Wednesday, September 07, 2011
new preaching style experiment
I've been experimenting the last couple times I've "preached" with a more interactive format. I'm not sure my preaching profs would have counted it as preaching, but it fills the preaching slot on Sunday morning at our programmed Friends meeting. To hear these experiments you can listen to the podcasts for the time in June and the one in August. My father-in-law is good at this style of preaching and I learned a lot from him, although I think I do things a little differently because I'm a different person.
I like this way of bringing the message, because basically it's just bringing fodder to open up a conversation. I think about a topic for a while and do some research, I make a plan as far as what I want to say to explain the direction I'm going, and I ask questions and wait for people to answer. Then I hold it loosely, not sure exactly where it's going to go from there. It's been fun so far, because people have really opened up and been vulnerable with their answers, and answered in a way that gets deeper--not just surface answers, but getting to the heart of things.

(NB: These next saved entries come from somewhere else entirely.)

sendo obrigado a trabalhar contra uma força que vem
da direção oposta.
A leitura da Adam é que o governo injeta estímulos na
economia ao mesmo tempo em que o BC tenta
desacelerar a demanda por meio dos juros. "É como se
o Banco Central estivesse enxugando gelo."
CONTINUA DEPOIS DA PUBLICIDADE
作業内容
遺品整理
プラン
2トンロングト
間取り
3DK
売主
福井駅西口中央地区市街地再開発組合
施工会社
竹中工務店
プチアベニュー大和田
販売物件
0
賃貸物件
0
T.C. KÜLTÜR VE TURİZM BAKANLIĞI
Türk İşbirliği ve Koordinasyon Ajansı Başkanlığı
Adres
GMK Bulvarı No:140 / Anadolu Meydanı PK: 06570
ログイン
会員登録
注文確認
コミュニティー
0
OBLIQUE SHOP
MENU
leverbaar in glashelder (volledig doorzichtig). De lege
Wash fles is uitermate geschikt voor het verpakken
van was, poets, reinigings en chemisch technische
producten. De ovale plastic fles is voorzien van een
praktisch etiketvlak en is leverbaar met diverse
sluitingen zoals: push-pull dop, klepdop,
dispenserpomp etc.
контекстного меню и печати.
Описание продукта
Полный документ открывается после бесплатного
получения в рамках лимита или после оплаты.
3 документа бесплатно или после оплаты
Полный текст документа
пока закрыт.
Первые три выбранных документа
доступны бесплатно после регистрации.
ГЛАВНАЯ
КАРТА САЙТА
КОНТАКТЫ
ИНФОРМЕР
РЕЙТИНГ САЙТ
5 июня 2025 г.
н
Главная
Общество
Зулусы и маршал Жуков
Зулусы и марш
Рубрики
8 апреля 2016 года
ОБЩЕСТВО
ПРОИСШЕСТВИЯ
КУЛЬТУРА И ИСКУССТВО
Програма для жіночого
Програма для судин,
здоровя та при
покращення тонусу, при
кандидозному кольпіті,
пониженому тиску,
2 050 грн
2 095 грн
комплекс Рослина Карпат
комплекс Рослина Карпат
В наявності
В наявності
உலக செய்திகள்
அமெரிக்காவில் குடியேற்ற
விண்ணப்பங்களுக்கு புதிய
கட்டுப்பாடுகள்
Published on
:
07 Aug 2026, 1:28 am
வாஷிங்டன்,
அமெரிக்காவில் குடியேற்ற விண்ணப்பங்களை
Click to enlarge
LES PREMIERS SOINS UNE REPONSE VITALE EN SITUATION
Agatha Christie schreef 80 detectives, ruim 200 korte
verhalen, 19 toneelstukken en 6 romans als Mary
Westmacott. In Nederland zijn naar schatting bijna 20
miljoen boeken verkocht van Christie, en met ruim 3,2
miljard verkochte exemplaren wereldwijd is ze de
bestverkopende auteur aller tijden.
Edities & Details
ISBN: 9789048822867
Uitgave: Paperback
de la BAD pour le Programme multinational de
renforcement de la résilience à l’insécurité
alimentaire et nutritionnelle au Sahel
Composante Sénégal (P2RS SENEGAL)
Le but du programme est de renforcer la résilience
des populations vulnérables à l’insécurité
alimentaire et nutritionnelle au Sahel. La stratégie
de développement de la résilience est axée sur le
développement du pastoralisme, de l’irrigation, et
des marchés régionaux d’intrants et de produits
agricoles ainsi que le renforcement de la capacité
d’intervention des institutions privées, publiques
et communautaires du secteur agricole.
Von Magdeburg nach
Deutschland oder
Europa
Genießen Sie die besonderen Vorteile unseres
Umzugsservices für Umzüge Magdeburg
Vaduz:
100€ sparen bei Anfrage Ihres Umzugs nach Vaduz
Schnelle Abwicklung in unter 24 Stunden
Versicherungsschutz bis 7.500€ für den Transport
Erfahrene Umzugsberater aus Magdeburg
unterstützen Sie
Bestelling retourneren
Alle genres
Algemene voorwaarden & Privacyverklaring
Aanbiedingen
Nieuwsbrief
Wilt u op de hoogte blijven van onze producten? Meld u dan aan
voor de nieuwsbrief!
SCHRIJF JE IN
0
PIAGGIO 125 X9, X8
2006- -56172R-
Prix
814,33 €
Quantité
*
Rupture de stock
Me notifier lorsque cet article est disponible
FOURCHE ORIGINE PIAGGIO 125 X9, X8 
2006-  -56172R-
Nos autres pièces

I think if I preached every Sunday I would probably not do this style every week, because not a lot of content is conveyed. I'm not completely sure if that is a bad thing, because maybe content isn't what people really need...but I think different people need different things, so I would probably try to do a variety of different styles to hit as many learning styles as possible. That's kind of what we're doing at our meeting right now by having a number of different people in the preaching rotation, and it's been really fun. We have the advantage of hearing from different voices in our congregation (and sometimes from outside our congregation) so that we don't just hear one person's perspective or get too focused on one person's pet projects or favorite passages. In true Quaker fashion, we believe God can speak through any of us, so we open it up to hear voices other than the released ministers'.
That's what I like about this new experimental way of preaching, too--we hear the voices of many who would never think of bringing the message in a formal way, but they have good things to say and God is at work in their lives. When I've preached in this interactive style I've been humbled to hear people's stories and insights that express a message from God in a way that I never would have been able to. It's like a guided unprogrammed worship, because it's not totally planned, and space is open for people to share, it just happens to be around a certain topic--kind of like having a query to ponder during unprogrammed worship.